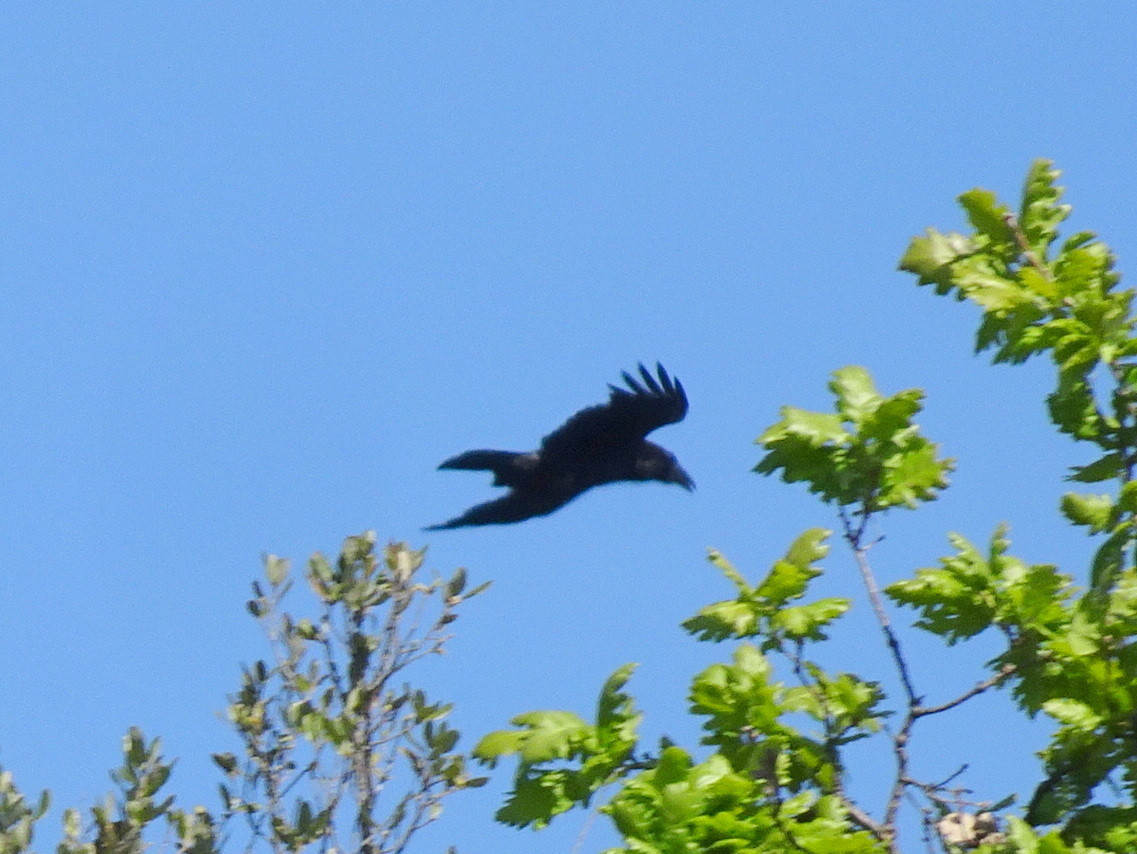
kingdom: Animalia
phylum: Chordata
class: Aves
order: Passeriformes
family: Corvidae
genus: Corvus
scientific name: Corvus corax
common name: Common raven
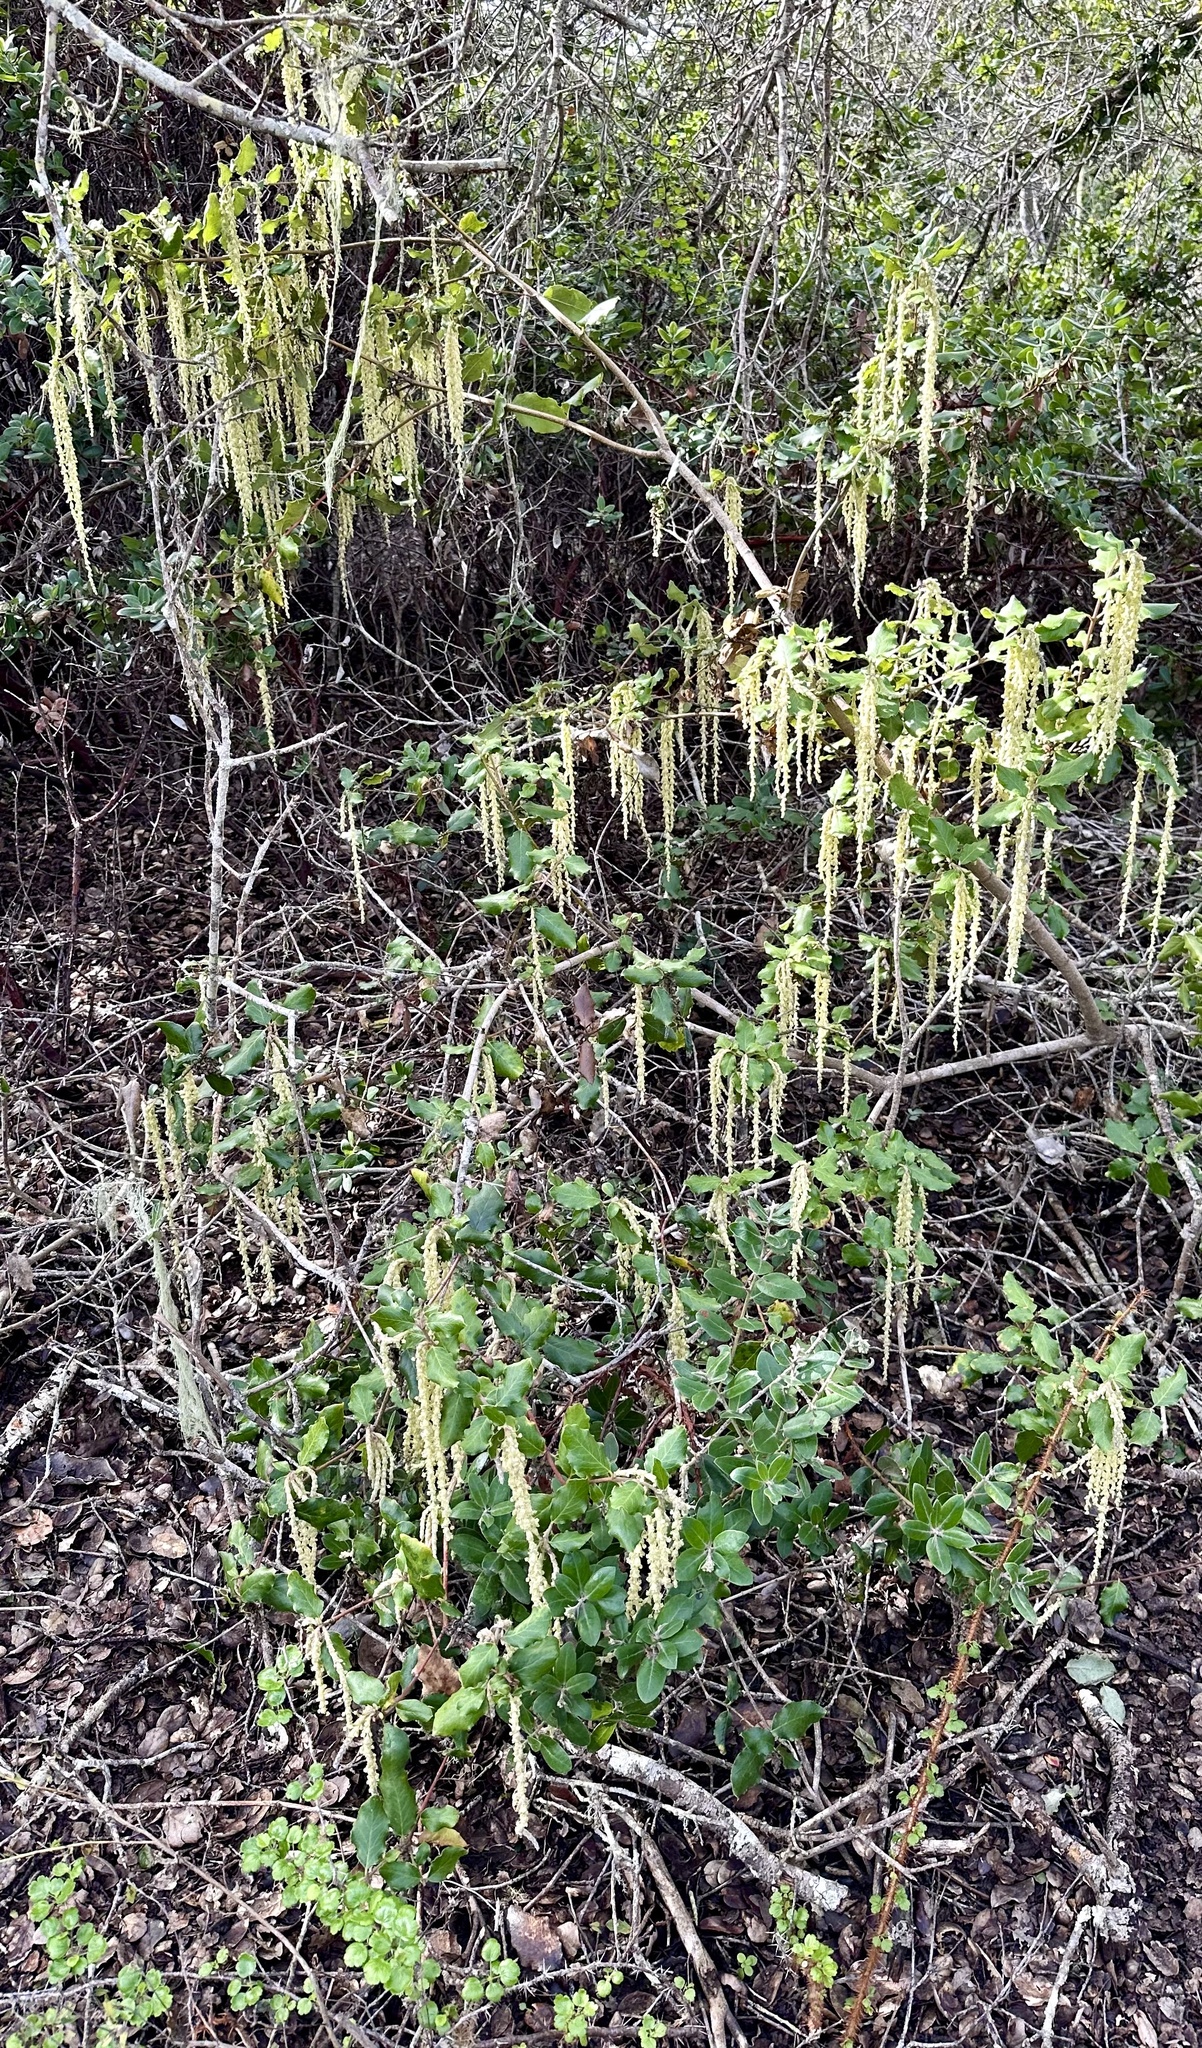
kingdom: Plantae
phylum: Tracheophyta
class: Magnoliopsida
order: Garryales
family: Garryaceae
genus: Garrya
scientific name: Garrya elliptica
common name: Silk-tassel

---+---

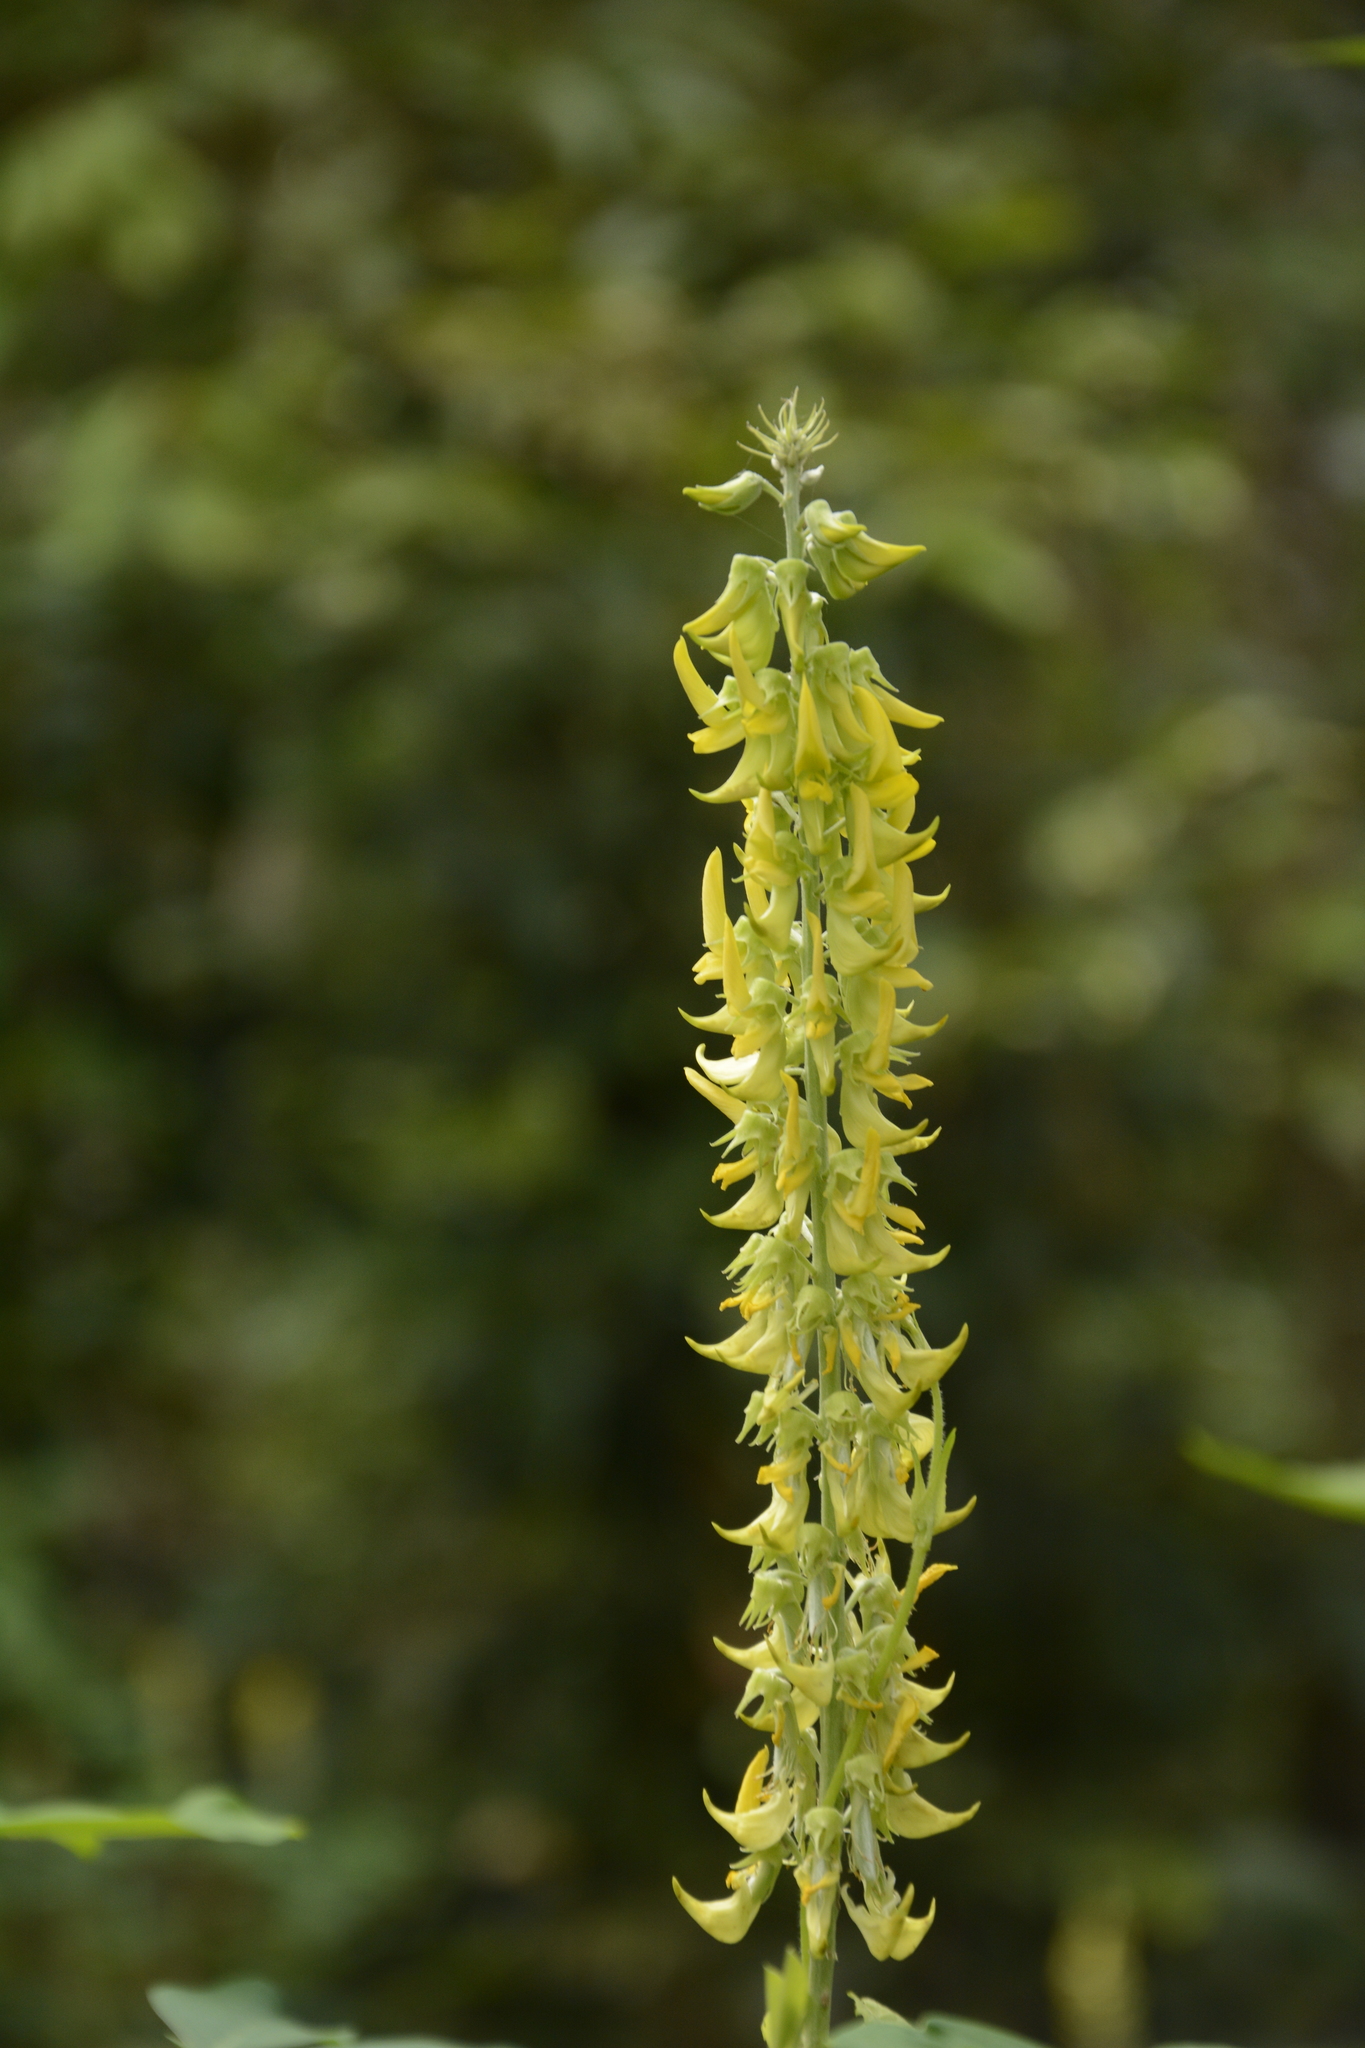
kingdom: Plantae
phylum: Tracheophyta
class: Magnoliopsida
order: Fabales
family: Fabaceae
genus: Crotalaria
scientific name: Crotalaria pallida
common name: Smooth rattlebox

---+---

## Exercise prompt
Please repeat the lines of the records above from the one containing "family: Corvidae" through the one containing "scientific name: Garrya elliptica", both included, and leave the pictures out of your answer.

## Problem solution
family: Corvidae
genus: Corvus
scientific name: Corvus corax
common name: Common raven
kingdom: Plantae
phylum: Tracheophyta
class: Magnoliopsida
order: Garryales
family: Garryaceae
genus: Garrya
scientific name: Garrya elliptica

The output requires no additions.